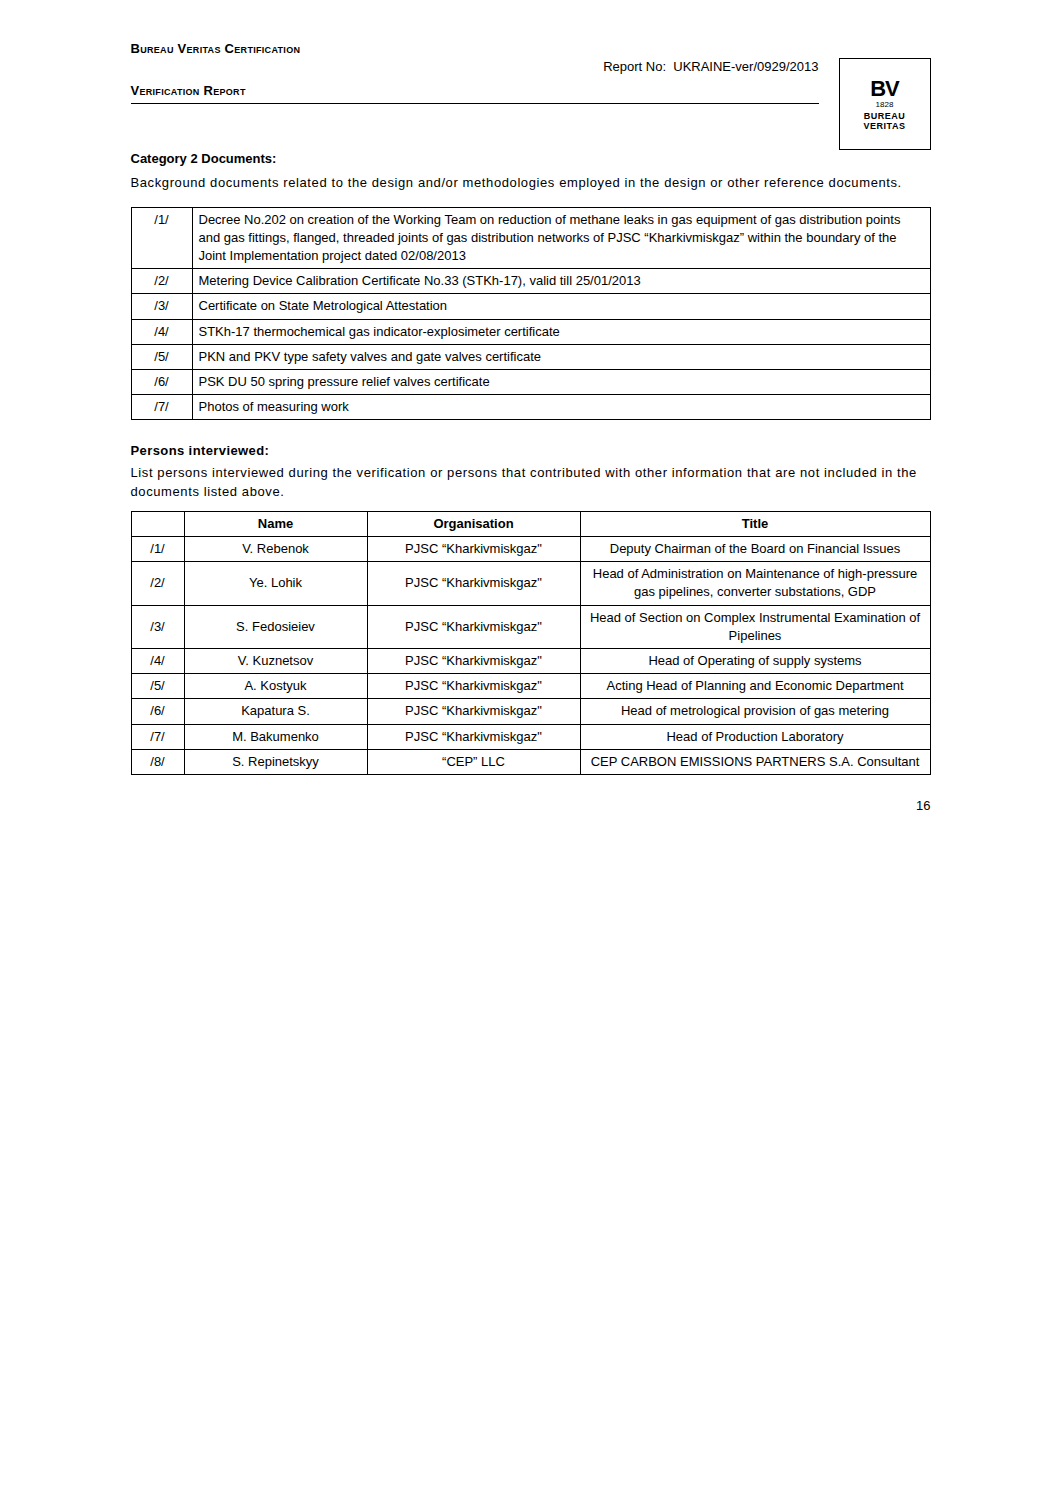Bureau Veritas Certification
Report No: UKRAINE-ver/0929/2013
Verification Report
BV
1828
BUREAU
VERITAS
Category 2 Documents:
Background documents related to the design and/or methodologies employed in the design or other reference documents.
| /1/ | Decree No.202 on creation of the Working Team on reduction of methane leaks in gas equipment of gas distribution points and gas fittings, flanged, threaded joints of gas distribution networks of PJSC “Kharkivmiskgaz” within the boundary of the Joint Implementation project dated 02/08/2013 |
| /2/ | Metering Device Calibration Certificate No.33 (STKh-17), valid till 25/01/2013 |
| /3/ | Certificate on State Metrological Attestation |
| /4/ | STKh-17 thermochemical gas indicator-explosimeter certificate |
| /5/ | PKN and PKV type safety valves and gate valves certificate |
| /6/ | PSK DU 50 spring pressure relief valves certificate |
| /7/ | Photos of measuring work |
Persons interviewed:
List persons interviewed during the verification or persons that contributed with other information that are not included in the documents listed above.
| | Name | Organisation | Title |
| --- | --- | --- | --- |
| /1/ | V. Rebenok | PJSC “Kharkivmiskgaz" | Deputy Chairman of the Board on Financial Issues |
| /2/ | Ye. Lohik | PJSC “Kharkivmiskgaz" | Head of Administration on Maintenance of high-pressure gas pipelines, converter substations, GDP |
| /3/ | S. Fedosieiev | PJSC “Kharkivmiskgaz" | Head of Section on Complex Instrumental Examination of Pipelines |
| /4/ | V. Kuznetsov | PJSC “Kharkivmiskgaz" | Head of Operating of supply systems |
| /5/ | A. Kostyuk | PJSC “Kharkivmiskgaz" | Acting Head of Planning and Economic Department |
| /6/ | Kapatura S. | PJSC “Kharkivmiskgaz" | Head of metrological provision of gas metering |
| /7/ | M. Bakumenko | PJSC “Kharkivmiskgaz" | Head of Production Laboratory |
| /8/ | S. Repinetskyy | “CEP” LLC | CEP CARBON EMISSIONS PARTNERS S.A. Consultant |
16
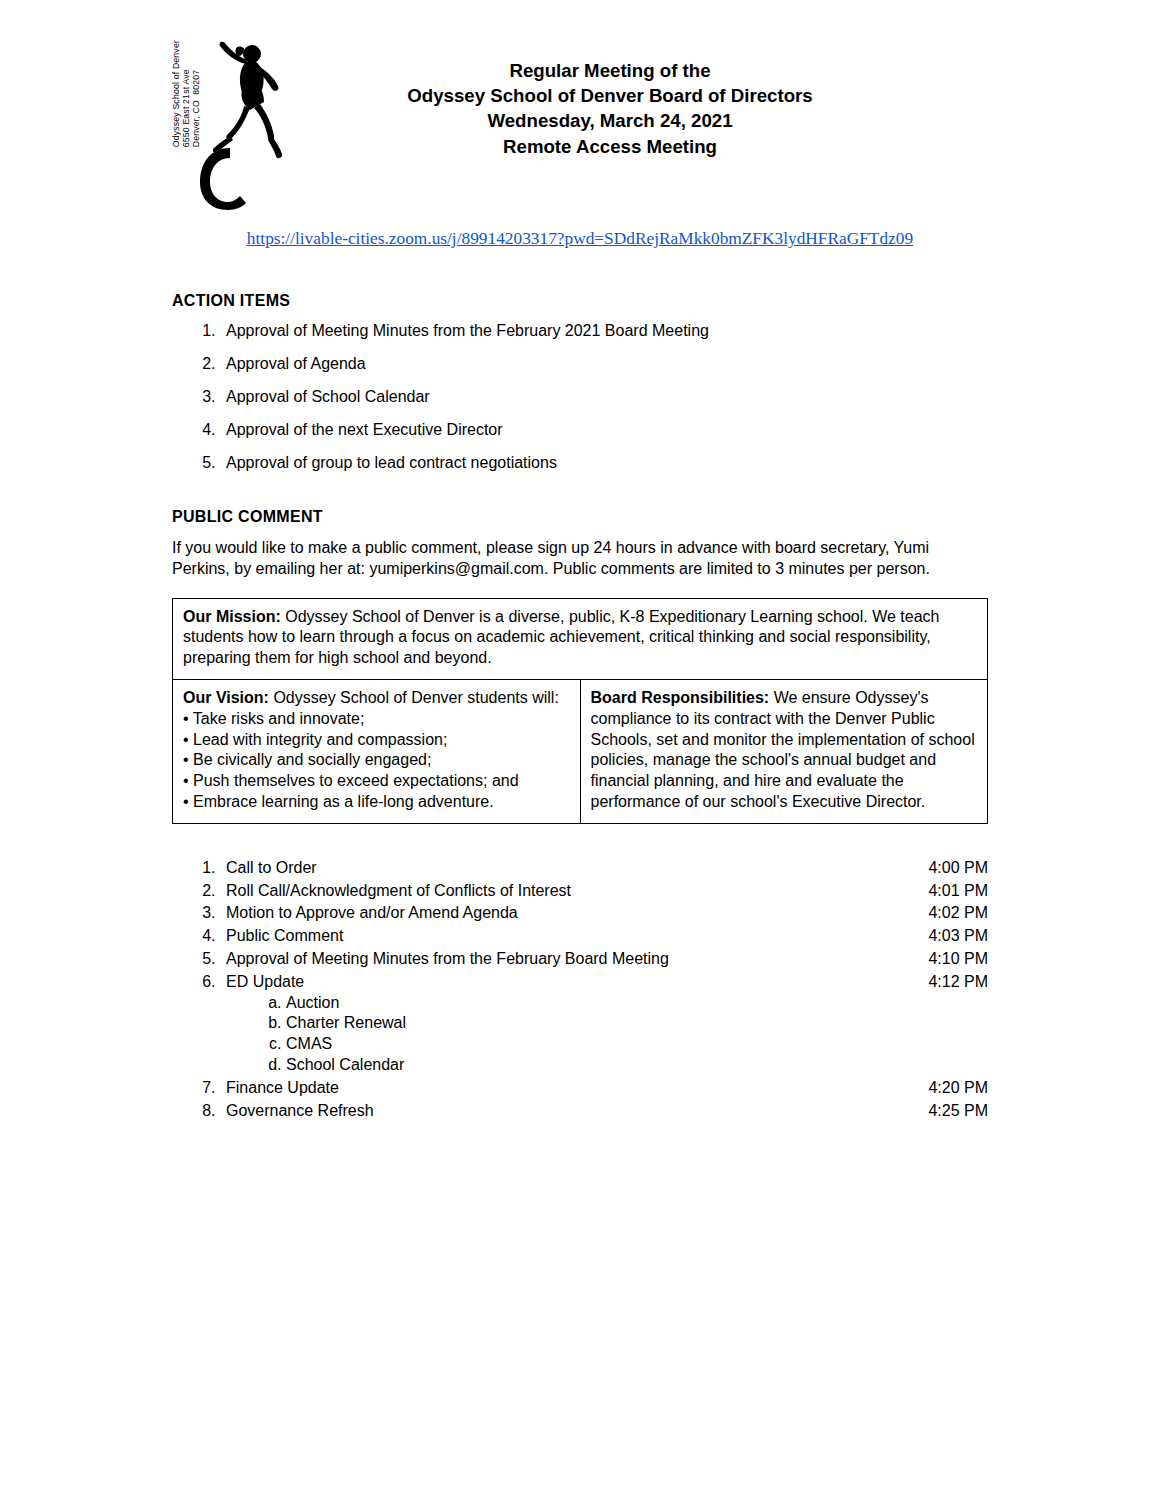Odyssey School of Denver
6550 East 21st Ave
Denver, CO 80207
Regular Meeting of the
Odyssey School of Denver Board of Directors
Wednesday, March 24, 2021
Remote Access Meeting
https://livable-cities.zoom.us/j/89914203317?pwd=SDdRejRaMkk0bmZFK3lydHFRaGFTdz09
ACTION ITEMS
Approval of Meeting Minutes from the February 2021 Board Meeting
Approval of Agenda
Approval of School Calendar
Approval of the next Executive Director
Approval of group to lead contract negotiations
PUBLIC COMMENT
If you would like to make a public comment, please sign up 24 hours in advance with board secretary, Yumi Perkins, by emailing her at: yumiperkins@gmail.com. Public comments are limited to 3 minutes per person.
| Our Mission: Odyssey School of Denver is a diverse, public, K-8 Expeditionary Learning school. We teach students how to learn through a focus on academic achievement, critical thinking and social responsibility, preparing them for high school and beyond. |
| Our Vision: Odyssey School of Denver students will: • Take risks and innovate; • Lead with integrity and compassion; • Be civically and socially engaged; • Push themselves to exceed expectations; and • Embrace learning as a life-long adventure. | Board Responsibilities: We ensure Odyssey's compliance to its contract with the Denver Public Schools, set and monitor the implementation of school policies, manage the school's annual budget and financial planning, and hire and evaluate the performance of our school's Executive Director. |
Call to Order 4:00 PM
Roll Call/Acknowledgment of Conflicts of Interest 4:01 PM
Motion to Approve and/or Amend Agenda 4:02 PM
Public Comment 4:03 PM
Approval of Meeting Minutes from the February Board Meeting 4:10 PM
ED Update 4:12 PM
Auction
Charter Renewal
CMAS
School Calendar
Finance Update 4:20 PM
Governance Refresh 4:25 PM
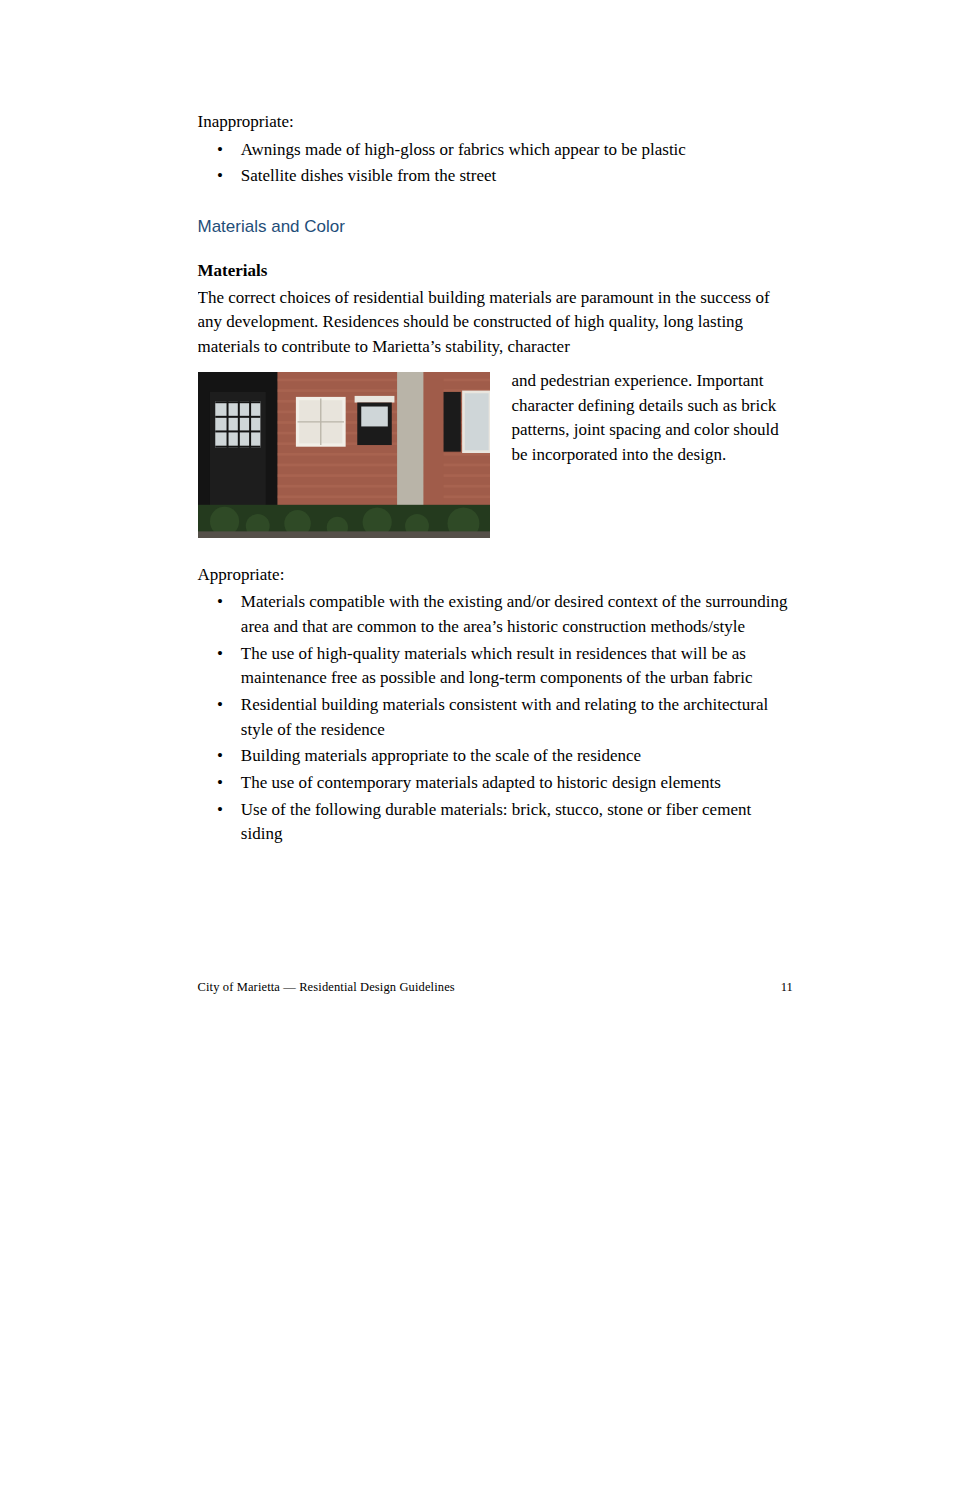Inappropriate:
Awnings made of high-gloss or fabrics which appear to be plastic
Satellite dishes visible from the street
Materials and Color
Materials
The correct choices of residential building materials are paramount in the success of any development. Residences should be constructed of high quality, long lasting materials to contribute to Marietta’s stability, character
and pedestrian experience. Important character defining details such as brick patterns, joint spacing and color should be incorporated into the design.
Appropriate:
Materials compatible with the existing and/or desired context of the surrounding area and that are common to the area’s historic construction methods/style
The use of high-quality materials which result in residences that will be as maintenance free as possible and long-term components of the urban fabric
Residential building materials consistent with and relating to the architectural style of the residence
Building materials appropriate to the scale of the residence
The use of contemporary materials adapted to historic design elements
Use of the following durable materials: brick, stucco, stone or fiber cement siding
City of Marietta — Residential Design Guidelines 11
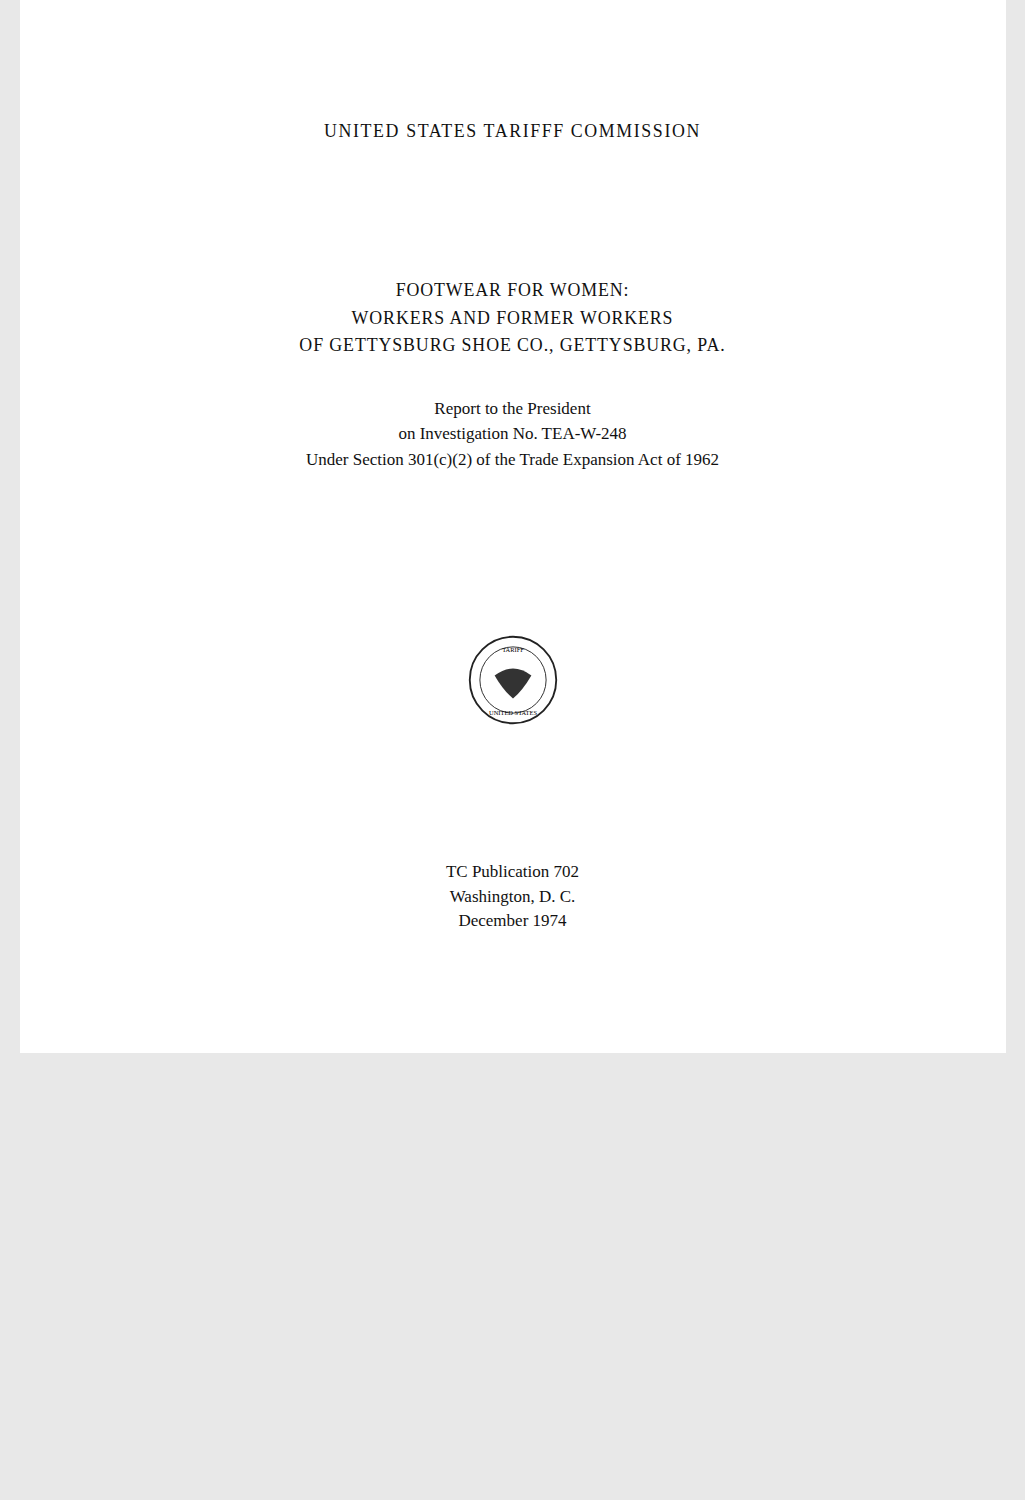UNITED STATES TARIFFF COMMISSION
FOOTWEAR FOR WOMEN:
WORKERS AND FORMER WORKERS
OF GETTYSBURG SHOE CO., GETTYSBURG, PA.
Report to the President
on Investigation No. TEA-W-248
Under Section 301(c)(2) of the Trade Expansion Act of 1962
TC Publication 702
Washington, D. C.
December 1974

→ Exercise objective: Look above for every line with the word "Report" and copy it.

→ Written answer:
Report No: UKRAINE-ver/0929/2013
Verification Report
Report to the President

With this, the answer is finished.